The loss of Hyper-Threading can significantly impact Arrow Lake’s performance in multi-threaded applications compared to its Raptor Lake predecessors. According to estimates, HT provides acceleration of multi-threaded workloads by 10-15% using logical cores. However, in gaming, disabling HT has little effect, and in some cases may even increase frame rates. Thus, the Arrow Lake family can achieve Intel’s predicted increase in gaming performance by 30% only due to architectural improvements.
However, the abandonment of the traditional HT technology will most likely lead to the use of the new Profitable Units solution.

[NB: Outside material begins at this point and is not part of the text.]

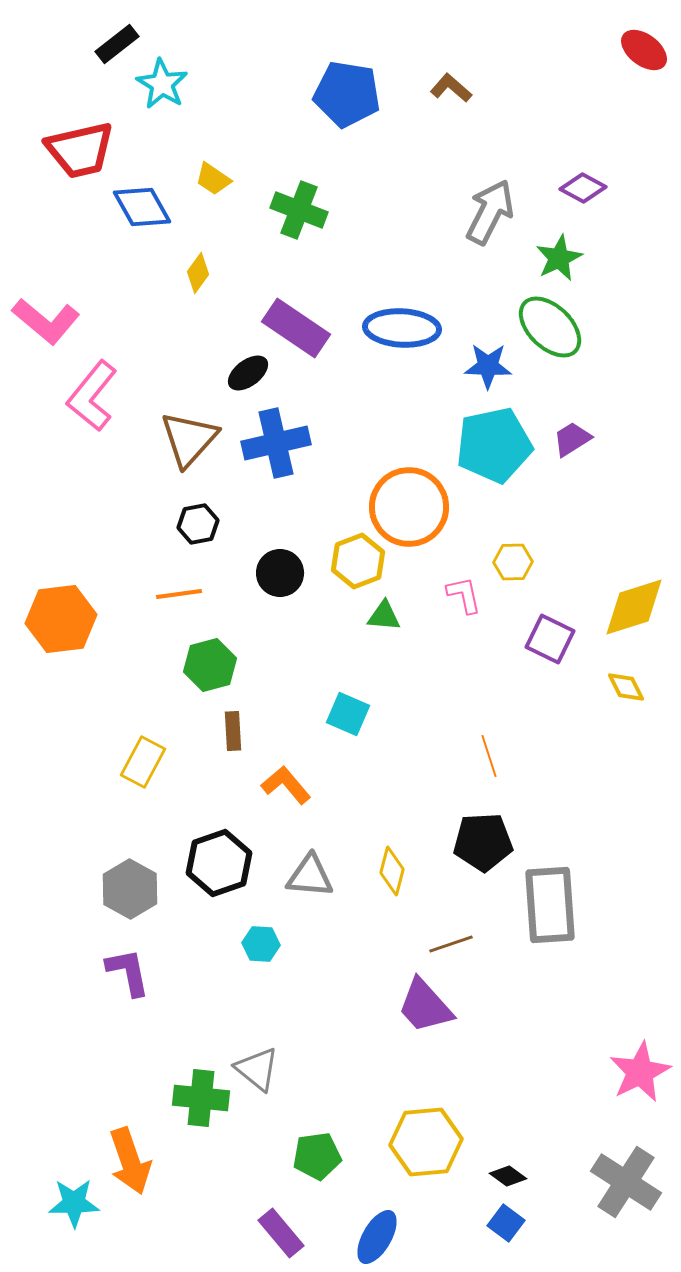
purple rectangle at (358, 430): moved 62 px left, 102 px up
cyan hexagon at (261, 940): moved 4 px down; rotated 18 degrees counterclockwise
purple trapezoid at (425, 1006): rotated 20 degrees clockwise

This new approach is a response to the adoption of hybrid core architectures, which has seen a growing number of applications using low-power E-cores to improve performance and efficiency.
Profitable Units is a more efficient pseudo-multithreading solution that splits the first stream of incoming instructions into two parts, distributing them across different cores depending on complexity. Profitable Units will use timers and counters to measure P/E core usage and send portions of the stream to each core for processing. This inherently requires a larger cache size. Arrow Lake processors are rumored to have 3MB of L2 cache per core. Arrow Lake is also said to support faster DDR5-6400 memory.